Wednesday, 6 April 2016

Finch - 1976 - Thunderbird

Stay/Pink Spiders/Hey Spunky/Poser/Crystal Country Gorge/Sail Away/Valley Of Fears/One Nighter/Mushroom

Finch were an Australian hard and pub rock band, initially forming as Stillwater in 1972 and by the following year had changed their name to Finch. The line-up of Finch was Peter McFarlane on drums, Owen Orford on lead vocals, Bob Spencer on lead guitar, and Tony Strain on bass guitar. They won a 2SM/Pepsi Pop Poll, earning a contract with Picture Records. The group released their first single, "And She Sings", in January 1974 while Spencer was still in high school. Finch contributed to the soundtrack album for the surfing film, Drouyn (August 1974), which featured world champion, Peter Drouyn. Finch's tracks, "Sail Away", "Lady of Truth" and "Roses" were used in contrast to "jazzy incidental material". The Canberra Times' Michael Foster noted the "sound is no less compelling, and perhaps is more evocative because it is less insistent on the one beat and theme".
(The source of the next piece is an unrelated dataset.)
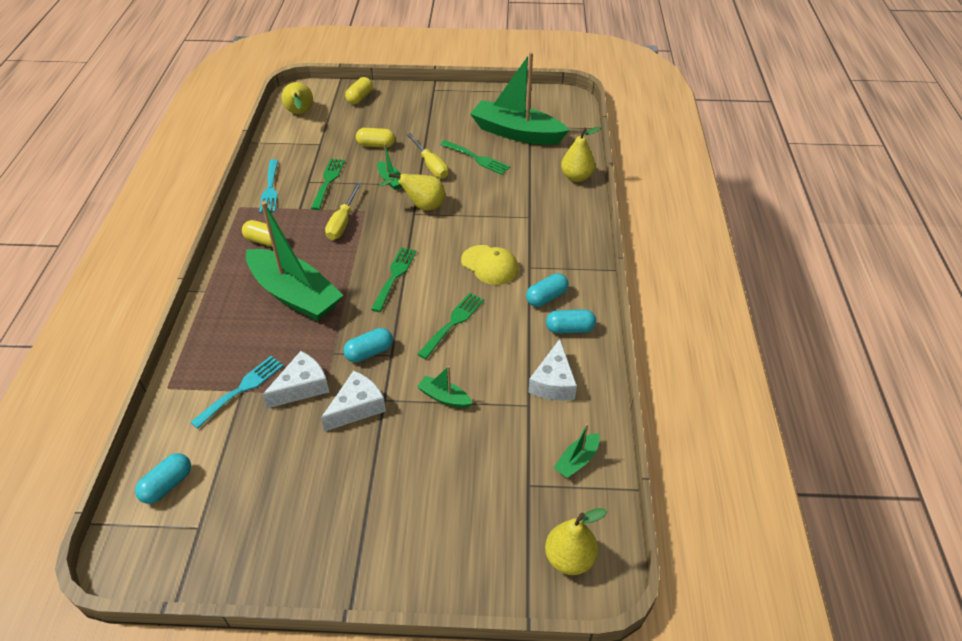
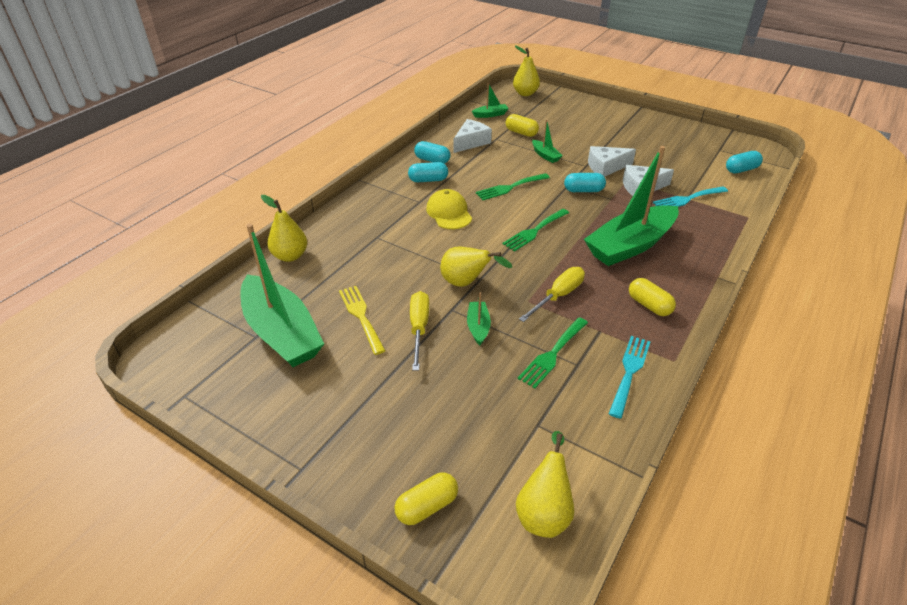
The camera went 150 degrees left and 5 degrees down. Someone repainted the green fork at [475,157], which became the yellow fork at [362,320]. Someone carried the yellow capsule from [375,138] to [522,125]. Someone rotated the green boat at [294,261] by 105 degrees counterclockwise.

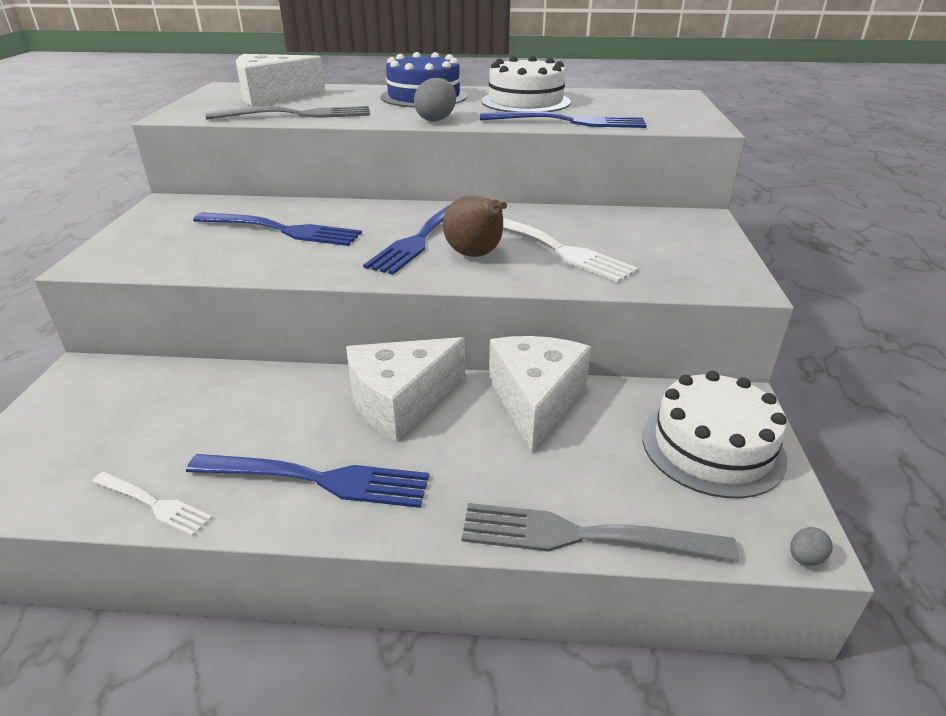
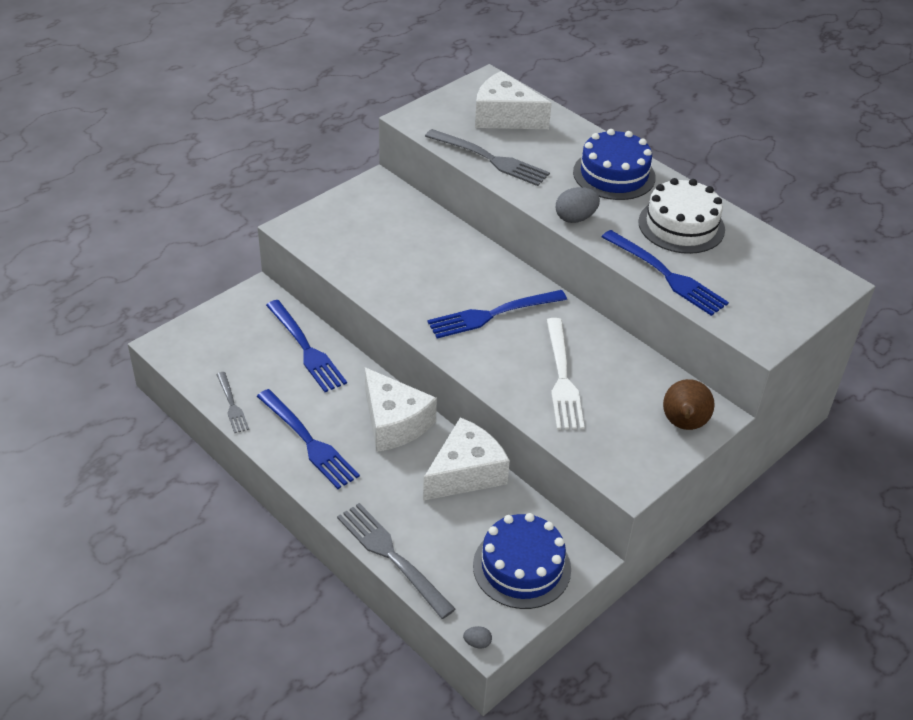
The camera went 40 degrees right and 10 degrees up. Someone repainted the white fork at [152,504], which became the grey fork at [232,402]. Someone carried the blue fork from [277,229] to [306,346]. Someone rotated the white cheese at [405,389] by 135 degrees counterclockwise. Someone repainted the white cake at [715,434], which became the blue cake at [522,561]. Someone carried the brown pear from [475,226] to [689,404].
The band worked in the pub rock circuit and released a self-financed album, Thunderbird, in May 1976 on Eagle Records. It was produced by John Zulaikha (Buffalo), Brian Todd (their manager) and the band. Tony Catterall of The Canberra Times felt it was "not without its merits" as the group "are always at least exuberant", however "it suffers sadly from a lack of originality (Free, Status Quo and Black Sabbath influences abound), naivety in the lyrics and poor production". Australian musicologist, Ian McFarlane, noted the group "had a good deal of English-flavoured blues and hard rock buzzing around in their systems". In December they released a single, "Short Changed Again", which peaked at number 29 on the Sydney chart. As the single gained notice their distribution company foundered.
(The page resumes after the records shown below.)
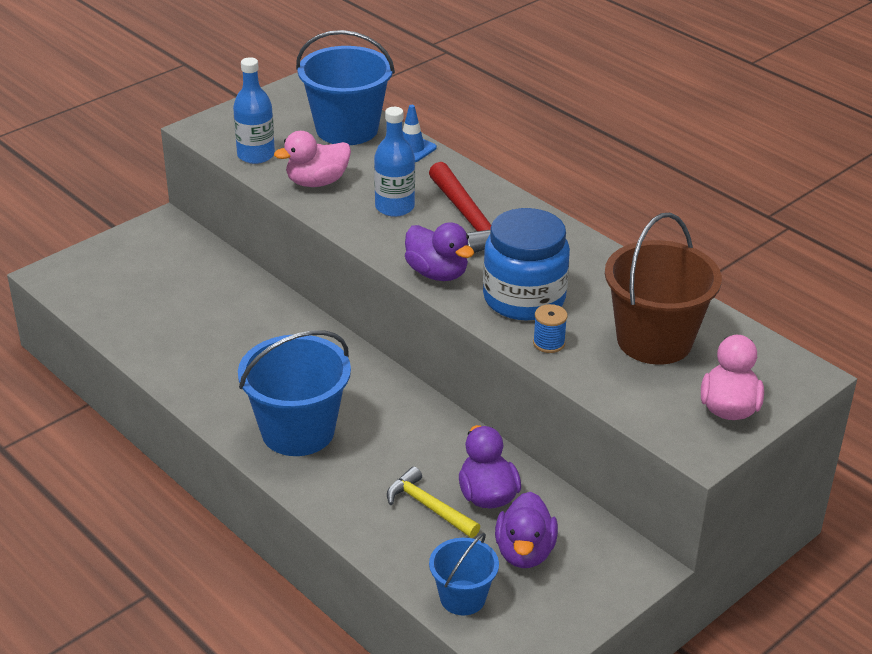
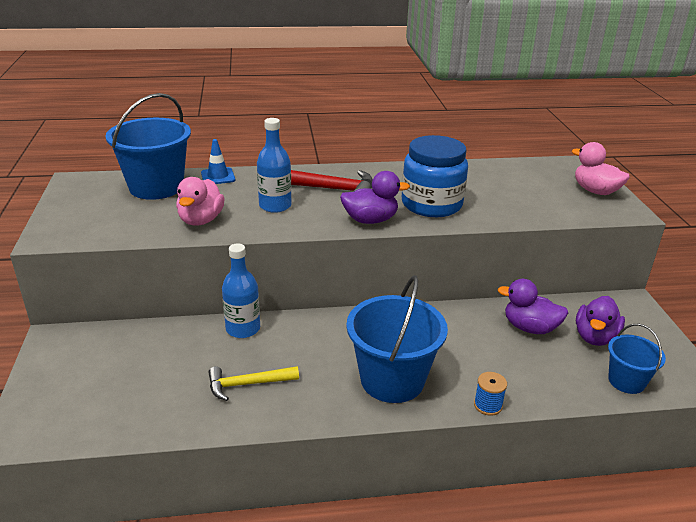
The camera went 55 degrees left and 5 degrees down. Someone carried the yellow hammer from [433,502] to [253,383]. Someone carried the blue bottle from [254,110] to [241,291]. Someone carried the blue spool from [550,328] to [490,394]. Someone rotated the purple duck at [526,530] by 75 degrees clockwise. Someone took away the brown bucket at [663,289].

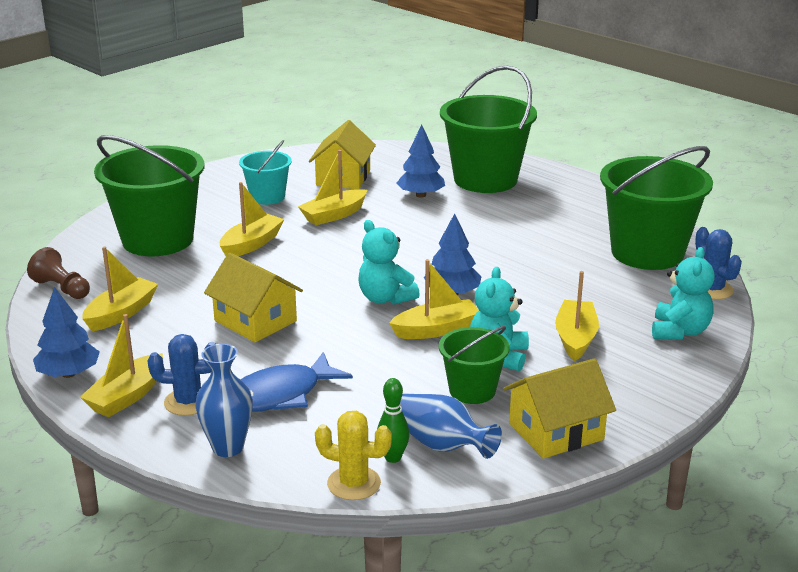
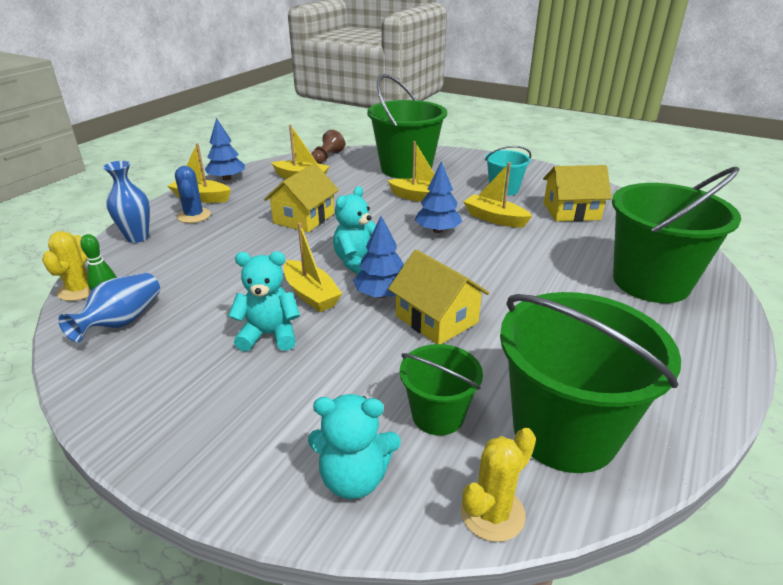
The camera went 75 degrees right and 5 degrees up. Someone carried the yellow house from [559,408] to [438,296]. Someone carried the green bucket from [474,365] to [441,390]. Someone carried the blue tree from [421,161] to [438,197]. Someone repainted the blue cactus at [718,263], which became the yellow cactus at [498,485]. Someone took away the blue fish at [296,382]. Someone took away the yellow boat at [577,316].

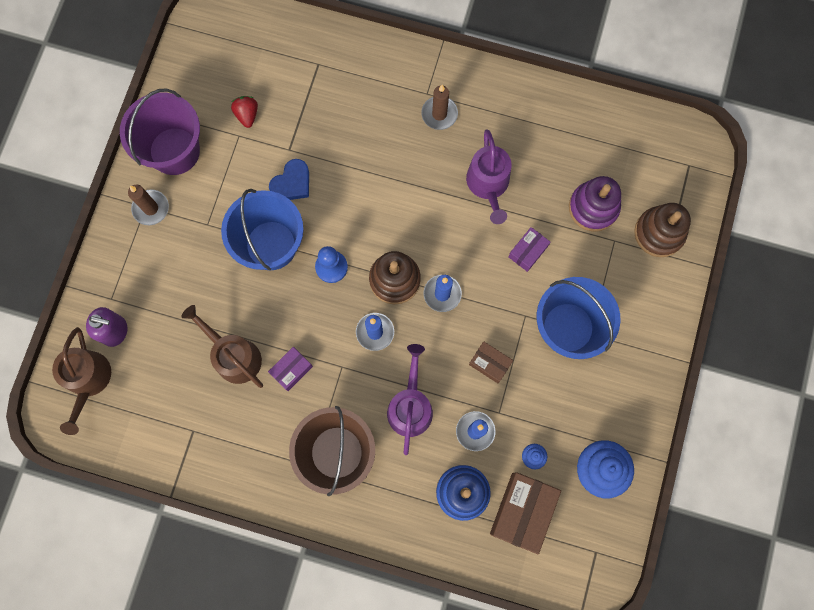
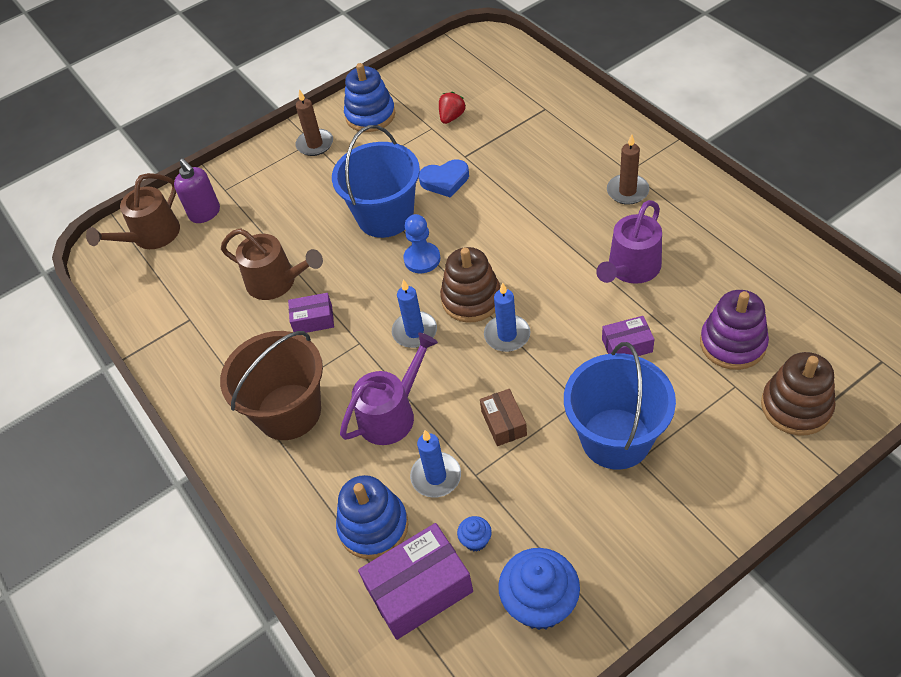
The camera went 45 degrees right and 25 degrees down. Someone rotated the brown watering can at [222,346] by 120 degrees clockwise. Someone swapped the purple bucket at [160,131] for the blue stacking toy at [369,97]. Someone repainted the brown box at [525,513], which became the purple box at [415,581].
 Late in 1976 Finch moved to Melbourne and supported a national tour by Supernaut. In March 1977 Spencer left to replace Red Symons on guitar in Skyhooks. Tony Strain left the band at the same time. From April to July the band went through nine different members (including Sam Mallett, Skeeta Pereira, Gary Quince, and Graham Thompson) before Peter McFarlane and Orford were joined by Mark Evans (ex AC/DC) on bass guitar, Graham Kennedy on guitar and vocals, and Chris Jones on guitars. The band signed to CBS / Epic Records and issued the single, "One More Time" in October. They started recording material for their second album, Nothing to Hide, in the following month. Dave Hinds (ex-Marshall Brothers, Rabbit) replaced Chris Jones (who joined Feather) on guitar and vocals in December.

 The band adopted a more hard rock style, and the next single, "Where Were You?" reached number 14 in Melbourne and number 33 in Sydney in February 1978. Nothing to Hide (March) was produced by Peter Dawkins (Dragon) and provided a second single, the title track (May). The Canberra Times' Luis Feliu opined that they continued to provide "punchy rock and roll and a bit of R and B, the British way ... However, Finch's style has now become overworked to the point of being uninteresting". Finch signed with CBS's United States subsidiary label, Portrait Records. Due to a Dutch band also called Finch, the Australian group were renamed as Contraband.

 In October 1978 Portrait issued Contraband's debut single, "That's Your Way" and Barry Cram (ex-Pantha, Avalanche, Russell Morris Band) replaced McFarlane on drums, who joined Swanee. In May the following year an album, Contrabandwas released, which was also produced by Dawkins. Some interest was generated in the US but the album was not successful in Australia. It provided two singles "Rainin' Again" (March 1979) and "Gimme Some Lovin'" (July) – which is a cover of The Spencer Davis Group 1966 single. Earlier Finch material was re-released under the Contraband name. However Portrait dropped them later in the year and they broke up.